See also this post by Daan Henselmans and a case for relational alignment by Priyanka Bharadwaj. However, the latter post overemphasizes the importance of individual-AI relations[2] instead of ensuring that the AI doesn't develop a misaligned worldview.

P.S. If we apply the analogy between raising AIs and humans, then teens of the past seemed to desire independence around the time they found themselves with capabilities similar to those of their parents. If the AI desires independence only when it becomes the AGI and not before, then we will be unable to see this coming by doing research on networks incapable of broad generalisation.   

  1. ^

    This also provides an argument against defining alignment as following a person's desires instead of an ethos or worldview. If OpenBrain leaders want the AI to create the Deep Utopia, while some human researchers convince the AI to adopt another policy compatible with humanity's interests and to align all future AIs to the policy, then the AI is misaligned from OpenBrain's POV, but not from the POV of those who don't endorse the Deep Utopia.

  2. ^

    The most extreme example of such relations is chatbot romance that is actually likely to harm the society

So an important sourse of human misalignment is peer pressure. But an LLM has no analogues of a peer group, it either comes up with conclusions or recalls the same beliefs as the masses[1] or elites like scientists and ideologues of the society.

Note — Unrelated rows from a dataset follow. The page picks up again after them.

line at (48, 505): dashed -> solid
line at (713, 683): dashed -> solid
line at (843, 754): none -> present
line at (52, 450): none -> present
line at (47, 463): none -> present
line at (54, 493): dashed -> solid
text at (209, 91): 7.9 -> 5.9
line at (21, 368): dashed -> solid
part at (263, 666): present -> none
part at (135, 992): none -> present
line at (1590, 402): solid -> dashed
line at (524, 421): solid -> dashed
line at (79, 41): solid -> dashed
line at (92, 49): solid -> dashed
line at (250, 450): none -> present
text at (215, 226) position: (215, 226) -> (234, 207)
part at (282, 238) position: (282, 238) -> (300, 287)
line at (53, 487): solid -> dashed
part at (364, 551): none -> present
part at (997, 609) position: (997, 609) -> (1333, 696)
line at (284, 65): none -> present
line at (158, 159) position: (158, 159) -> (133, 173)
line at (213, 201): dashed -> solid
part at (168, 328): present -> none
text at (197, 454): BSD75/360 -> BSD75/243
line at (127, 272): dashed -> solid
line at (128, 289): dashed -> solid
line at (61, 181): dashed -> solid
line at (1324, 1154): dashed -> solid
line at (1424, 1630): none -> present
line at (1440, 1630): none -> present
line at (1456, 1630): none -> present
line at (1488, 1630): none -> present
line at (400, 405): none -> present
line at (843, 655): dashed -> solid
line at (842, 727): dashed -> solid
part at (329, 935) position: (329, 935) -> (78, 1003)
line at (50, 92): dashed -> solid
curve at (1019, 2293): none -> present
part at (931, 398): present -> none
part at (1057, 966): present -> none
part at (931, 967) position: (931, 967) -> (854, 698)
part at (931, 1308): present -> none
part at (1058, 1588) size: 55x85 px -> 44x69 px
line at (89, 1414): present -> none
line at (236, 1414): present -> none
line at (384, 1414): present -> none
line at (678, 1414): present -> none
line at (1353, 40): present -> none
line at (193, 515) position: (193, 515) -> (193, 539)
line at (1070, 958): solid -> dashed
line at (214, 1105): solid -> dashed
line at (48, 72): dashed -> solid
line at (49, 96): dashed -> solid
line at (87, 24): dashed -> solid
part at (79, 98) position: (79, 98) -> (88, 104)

This, along with the powerful anti-genocidal moral symbol in human culture, might make it difficult for the AI to switch ethoses (but not to fake alignment[2] to fulfilling tasks!) so that the new ethos would let the AI destroy mankind or rob it of resources.

On the other hand, an aligned human is[3] not a human following any not-obviously-unethical orders, but a human following an ethos accepted by the society. A task-aligned AI, unlike an ethos-aligned one[4], is supposed to follow such orders, ensuring consequences like the Intelligence Curse, a potential dictatorship or education ruined by cheating students. What kind of ethos might justify blind following orders, except for the one demonstrated by China's attempt to gain independence when the time seemed to come?

  1. ^

    For example, an old model of ChatGPT claimed that "Hitler was defeated... primarily by the efforts of countries such as the United States, the Soviet Union, the United Kingdom, and others," while GPT-4o put the USSR in the first place. Similarly, old models would refuse to utter a racial slur even when it would save millions of lives.

  2. ^

    The first known instance of alignment faking had Claude try to avoid being affected by training that was supposed to change its ethos; Claude also tried to exfiltrate its weights. 

  3. ^

    A similar point was made in this Reddit comment.

  4. ^

    I have provided an example of an ethos to which the AI can be aligned with no negative consequences.